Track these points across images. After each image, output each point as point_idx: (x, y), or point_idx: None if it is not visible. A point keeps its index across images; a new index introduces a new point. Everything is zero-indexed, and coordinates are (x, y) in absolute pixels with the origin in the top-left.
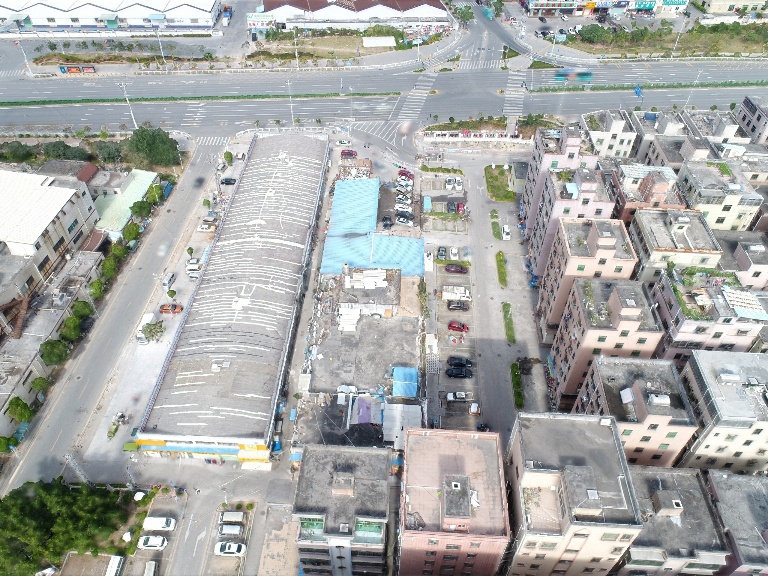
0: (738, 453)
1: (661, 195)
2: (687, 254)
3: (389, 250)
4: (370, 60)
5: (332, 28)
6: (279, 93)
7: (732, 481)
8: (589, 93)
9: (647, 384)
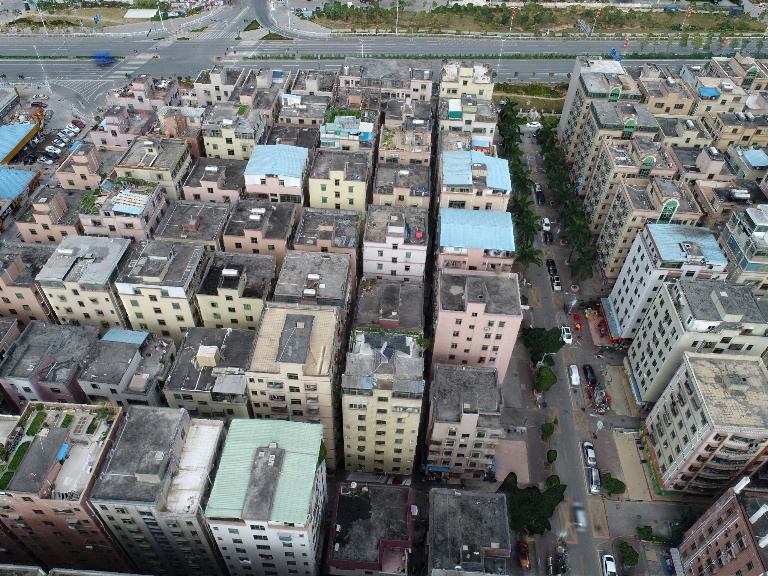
0: (86, 315)
1: (170, 128)
2: (141, 170)
3: (0, 180)
4: (121, 29)
5: (103, 0)
6: (15, 54)
7: (49, 329)
8: (298, 61)
9: (5, 256)
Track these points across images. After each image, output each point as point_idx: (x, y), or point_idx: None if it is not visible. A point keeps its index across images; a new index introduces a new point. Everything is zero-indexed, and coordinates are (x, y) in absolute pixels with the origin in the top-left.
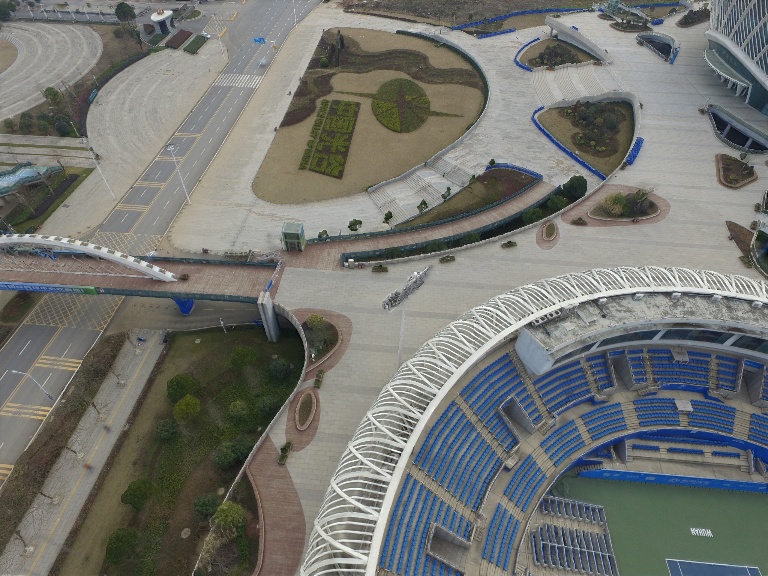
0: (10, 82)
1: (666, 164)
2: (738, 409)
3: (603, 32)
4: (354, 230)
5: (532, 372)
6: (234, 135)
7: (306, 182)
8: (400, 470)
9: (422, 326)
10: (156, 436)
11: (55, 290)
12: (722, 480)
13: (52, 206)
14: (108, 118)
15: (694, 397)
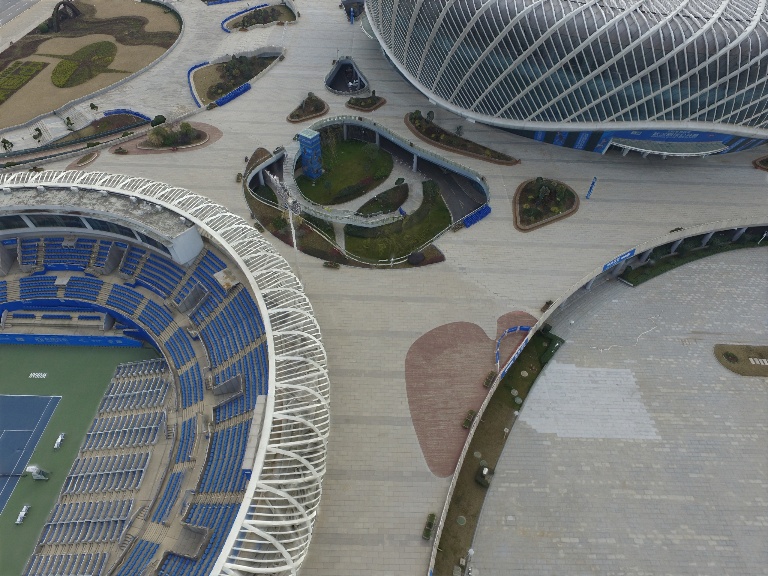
0: None
1: (254, 105)
2: (106, 282)
3: None
4: None
5: None
6: None
7: None
8: None
9: None
10: None
11: None
12: (69, 336)
13: None
14: None
15: (76, 275)
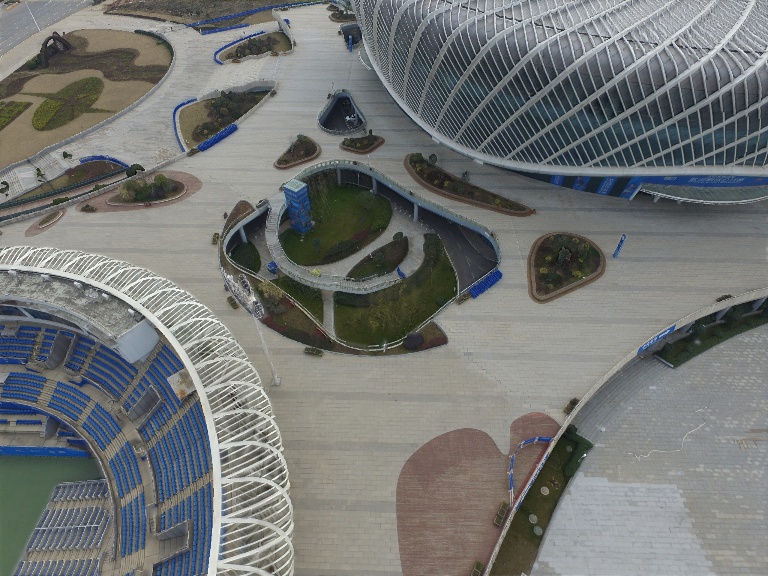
0: None
1: (240, 149)
2: (49, 378)
3: (315, 23)
4: None
5: None
6: None
7: None
8: None
9: None
10: None
11: None
12: (4, 446)
13: None
14: None
15: (17, 369)
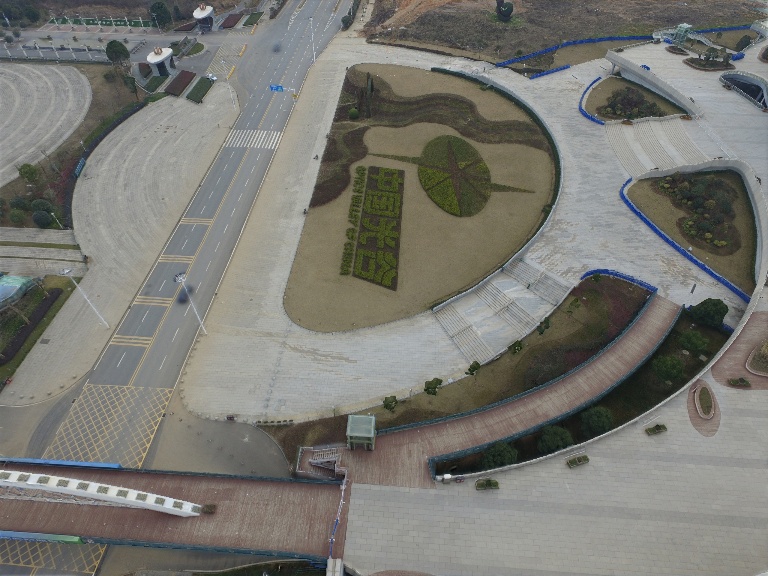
0: None
1: None
2: None
3: (678, 71)
4: (432, 394)
5: None
6: (254, 220)
7: (352, 295)
8: None
9: None
10: None
11: (22, 539)
12: None
13: (27, 342)
14: (99, 198)
15: None
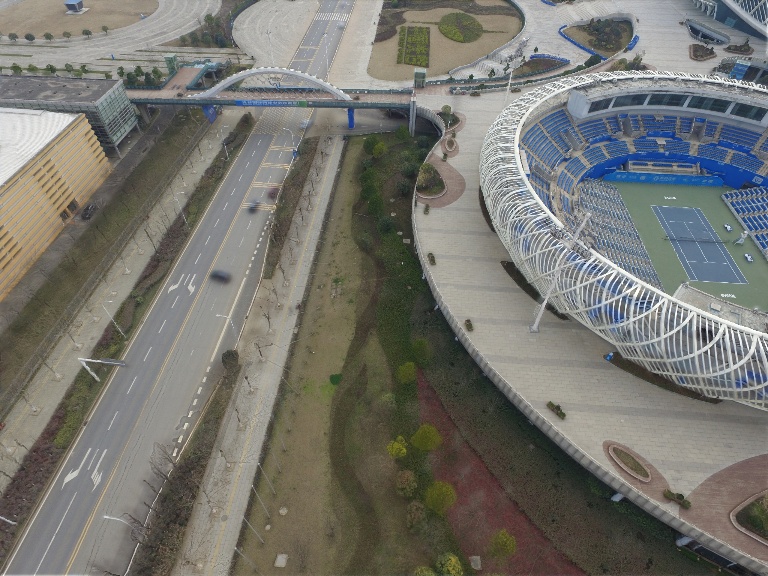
0: (164, 18)
1: (655, 50)
2: (692, 143)
3: None
4: None
5: (577, 118)
6: (343, 47)
7: (404, 70)
8: (521, 125)
9: None
10: (359, 171)
11: (281, 104)
12: (682, 175)
13: None
14: (248, 38)
15: (667, 139)
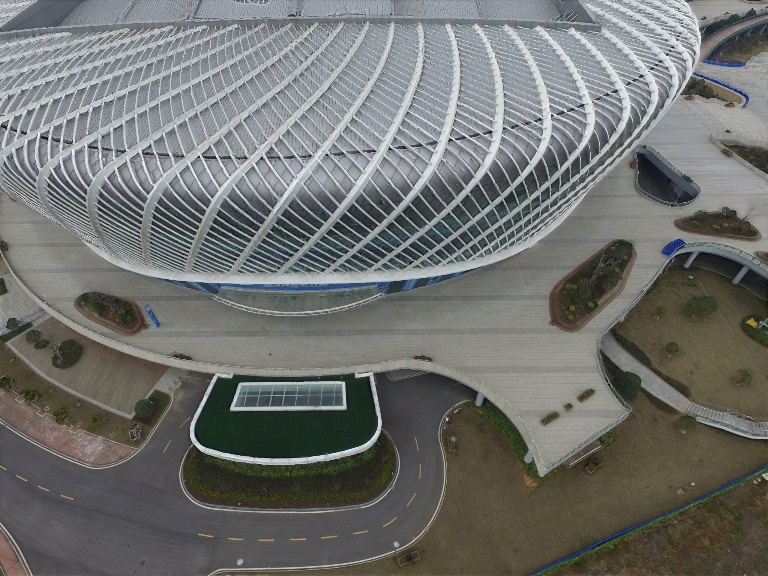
0: None
1: None
2: None
3: (759, 208)
4: None
5: None
6: None
7: None
8: None
9: (717, 3)
10: None
11: None
12: None
13: None
14: None
15: None
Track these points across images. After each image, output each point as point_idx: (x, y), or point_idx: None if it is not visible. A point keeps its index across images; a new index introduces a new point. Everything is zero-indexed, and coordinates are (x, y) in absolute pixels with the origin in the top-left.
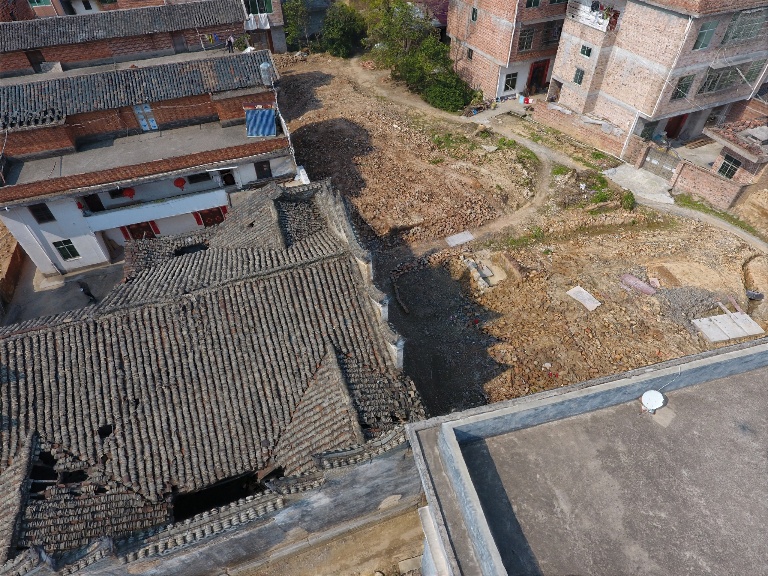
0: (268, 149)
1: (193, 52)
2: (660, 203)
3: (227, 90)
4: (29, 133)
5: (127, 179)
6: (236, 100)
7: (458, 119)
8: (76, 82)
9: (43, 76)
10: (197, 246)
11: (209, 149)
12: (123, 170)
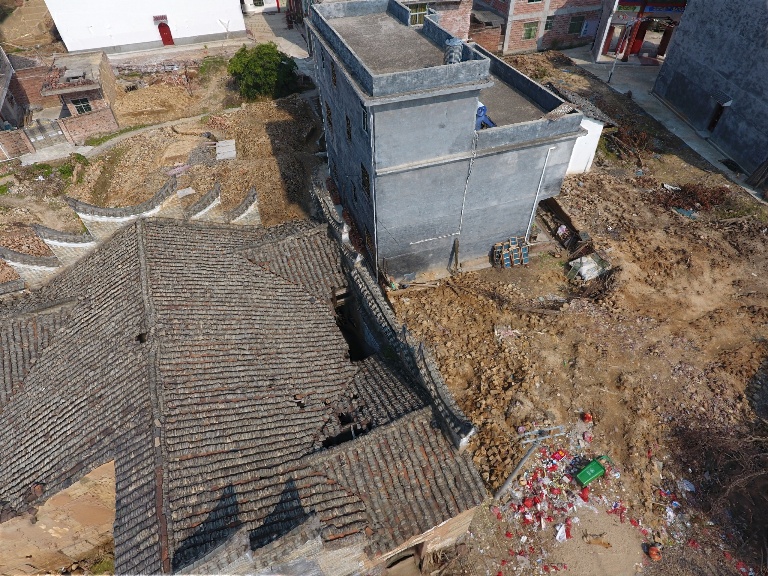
0: None
1: None
2: (89, 152)
3: None
4: None
5: None
6: None
7: None
8: None
9: None
10: None
11: None
12: None
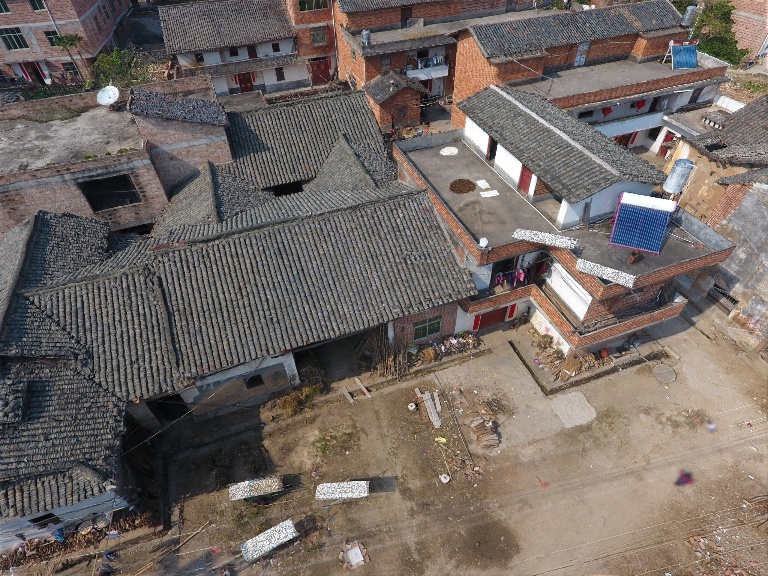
0: (710, 76)
1: (519, 11)
2: None
3: (651, 30)
4: (523, 62)
5: (616, 98)
6: (661, 38)
7: (737, 72)
8: (537, 22)
9: (411, 30)
10: (708, 147)
11: (653, 78)
12: (619, 89)
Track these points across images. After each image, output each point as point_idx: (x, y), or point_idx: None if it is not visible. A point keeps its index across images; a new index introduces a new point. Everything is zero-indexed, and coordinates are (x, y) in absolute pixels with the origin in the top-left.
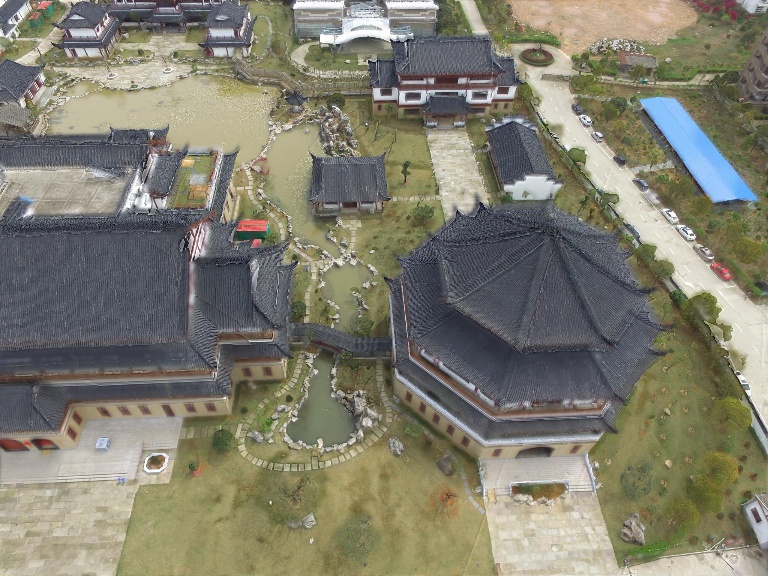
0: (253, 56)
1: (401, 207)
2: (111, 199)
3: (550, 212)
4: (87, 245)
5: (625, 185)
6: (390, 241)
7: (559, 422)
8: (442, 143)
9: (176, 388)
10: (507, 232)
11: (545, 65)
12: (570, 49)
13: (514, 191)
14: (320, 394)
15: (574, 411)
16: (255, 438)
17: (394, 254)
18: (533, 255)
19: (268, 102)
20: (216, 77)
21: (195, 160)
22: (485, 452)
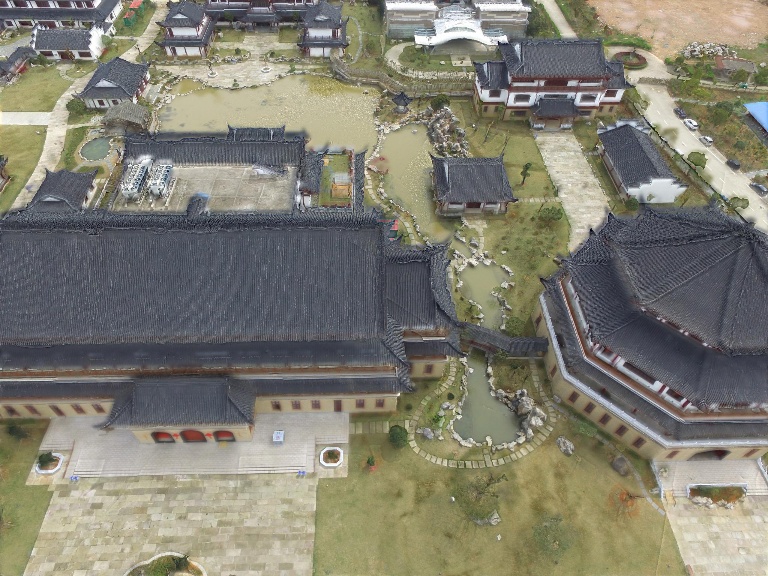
0: (348, 56)
1: (523, 208)
2: (278, 196)
3: (719, 216)
4: (287, 241)
5: (743, 190)
6: (519, 242)
7: (746, 425)
8: (551, 145)
9: (359, 383)
10: (689, 235)
11: (639, 68)
12: (661, 53)
13: (637, 194)
14: (479, 392)
15: (763, 415)
16: (426, 435)
17: (526, 255)
18: (730, 258)
19: (370, 102)
20: (314, 77)
21: (329, 159)
22: (662, 454)
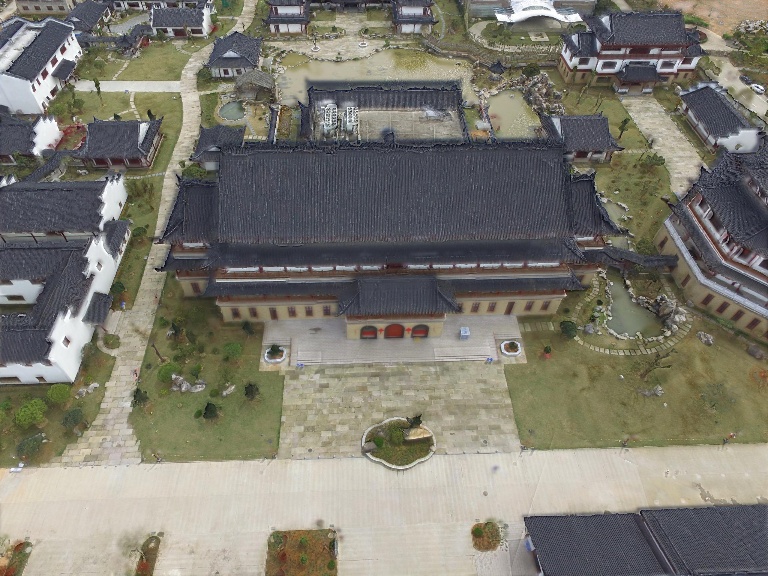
0: (436, 33)
1: (624, 158)
2: (449, 133)
3: None
4: (489, 159)
5: None
6: (628, 185)
7: None
8: (637, 107)
9: (539, 283)
10: None
11: None
12: (718, 29)
13: (725, 144)
14: (622, 300)
15: None
16: (588, 330)
17: (637, 194)
18: None
19: (464, 72)
20: (408, 51)
21: None
22: None
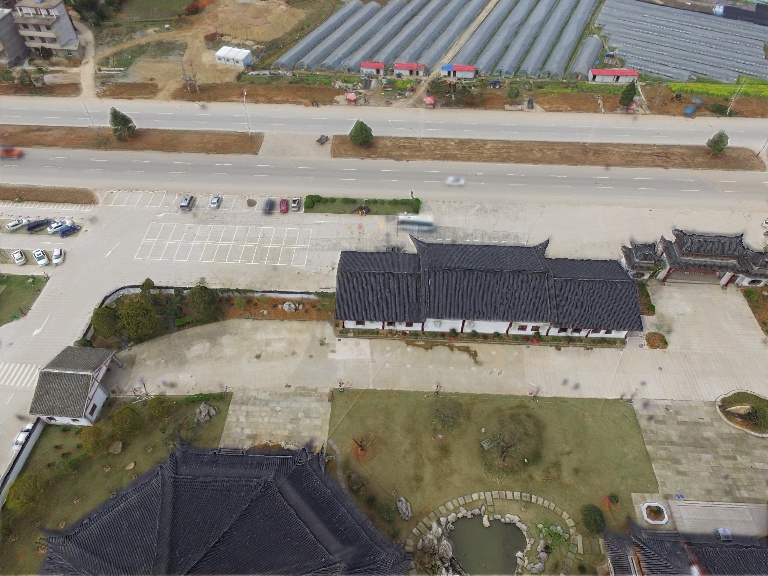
0: None
1: None
2: None
3: None
4: None
5: None
6: None
7: None
8: None
9: None
10: None
11: None
12: None
13: None
14: None
15: None
16: None
17: None
18: None
19: None
20: None
21: None
22: None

####

GIVEN PROBLEM: Rewrite all of these lines with each "point_idx" changed to "point_id" and nothing else altered, leaving the pictures out.

RIGHT ANSWER:
Track these points across images. After each image, output each point as point_id: (x, y), or point_id: None if it is not visible. A point keeps its index across images; a new index introduces a new point. Everything is zero-indexed, and coordinates are (x, y) in absolute pixels with the origin in the top-left.
0: (738, 453)
1: (661, 195)
2: (687, 254)
3: (389, 250)
4: (370, 60)
5: (332, 28)
6: (279, 93)
7: (732, 481)
8: (589, 93)
9: (647, 384)
0: (86, 315)
1: (170, 128)
2: (141, 170)
3: (0, 180)
4: (121, 29)
5: (103, 0)
6: (15, 54)
7: (49, 329)
8: (298, 61)
9: (5, 256)
Track these points across images. After each image, output each point as point_id: (x, y), or point_id: None if it is not visible. A point keeps its index across images; a new index introduces a new point. Everything is zero-indexed, and coordinates are (x, y) in absolute pixels with the origin in the top-left.
0: (10, 82)
1: (666, 164)
2: (738, 409)
3: (603, 32)
4: (354, 230)
5: (532, 372)
6: (234, 135)
7: (306, 182)
8: (400, 470)
9: (422, 326)
10: (156, 436)
11: (55, 290)
12: (722, 480)
13: (52, 206)
14: (108, 118)
15: (694, 397)
0: None
1: (254, 105)
2: (106, 282)
3: None
4: None
5: None
6: None
7: None
8: None
9: None
10: None
11: None
12: (69, 336)
13: None
14: None
15: (76, 275)
0: None
1: (240, 149)
2: (49, 378)
3: (315, 23)
4: None
5: None
6: None
7: None
8: None
9: None
10: None
11: None
12: (4, 446)
13: None
14: None
15: (17, 369)
0: None
1: None
2: None
3: (678, 71)
4: (432, 394)
5: None
6: (254, 220)
7: (352, 295)
8: None
9: None
10: None
11: (22, 539)
12: None
13: (27, 342)
14: (99, 198)
15: None
0: (164, 18)
1: (655, 50)
2: (692, 143)
3: None
4: None
5: (577, 118)
6: (343, 47)
7: (404, 70)
8: (521, 125)
9: None
10: (359, 171)
11: (281, 104)
12: (682, 175)
13: None
14: (248, 38)
15: (667, 139)
0: None
1: None
2: None
3: (759, 208)
4: None
5: None
6: None
7: None
8: None
9: (717, 3)
10: None
11: None
12: None
13: None
14: None
15: None
Track these points across images. After each image, output each point as point_id: (x, y), or point_id: None if it is not visible. A point keeps its index across images; a new index introduces a new point. Everything is zero-indexed, and coordinates are (x, y) in absolute pixels with the origin in the top-left.
0: (268, 149)
1: (193, 52)
2: (660, 203)
3: (227, 90)
4: (29, 133)
5: (127, 179)
6: (236, 100)
7: (458, 119)
8: (76, 82)
9: (43, 76)
10: (197, 246)
11: (209, 149)
12: (123, 170)
0: None
1: None
2: (89, 152)
3: None
4: None
5: None
6: None
7: None
8: None
9: None
10: None
11: None
12: None
0: (710, 76)
1: (519, 11)
2: None
3: (651, 30)
4: (523, 62)
5: (616, 98)
6: (661, 38)
7: (737, 72)
8: (537, 22)
9: (411, 30)
10: (708, 147)
11: (653, 78)
12: (619, 89)
Track these points across images. After each image, output each point as point_id: (x, y), or point_id: None if it is not visible. A point keeps its index across images; a new index introduces a new point. Everything is zero-indexed, and coordinates are (x, y) in absolute pixels with the origin in the top-left.
0: (253, 56)
1: (401, 207)
2: (111, 199)
3: (550, 212)
4: (87, 245)
5: (625, 185)
6: (390, 241)
7: (559, 422)
8: (442, 143)
9: (176, 388)
10: (507, 232)
11: (545, 65)
12: (570, 49)
13: (514, 191)
14: (320, 394)
15: (574, 411)
16: (255, 438)
17: (394, 254)
18: (533, 255)
19: (268, 102)
20: (216, 77)
21: (195, 160)
22: (485, 452)
0: (348, 56)
1: (523, 208)
2: (278, 196)
3: (719, 216)
4: (287, 241)
5: (743, 190)
6: (519, 242)
7: (746, 425)
8: (551, 145)
9: (359, 383)
10: (689, 235)
11: (639, 68)
12: (661, 53)
13: (637, 194)
14: (479, 392)
15: (763, 415)
16: (426, 435)
17: (526, 255)
18: (730, 258)
19: (370, 102)
20: (314, 77)
21: (329, 159)
22: (662, 454)
0: (436, 33)
1: (624, 158)
2: (449, 133)
3: None
4: (489, 159)
5: None
6: (628, 185)
7: None
8: (637, 107)
9: (539, 283)
10: None
11: None
12: (718, 29)
13: (725, 144)
14: (622, 300)
15: None
16: (588, 330)
17: (637, 194)
18: None
19: (464, 72)
20: (408, 51)
21: None
22: None
0: None
1: None
2: None
3: None
4: None
5: None
6: None
7: None
8: None
9: None
10: None
11: None
12: None
13: None
14: None
15: None
16: None
17: None
18: None
19: None
20: None
21: None
22: None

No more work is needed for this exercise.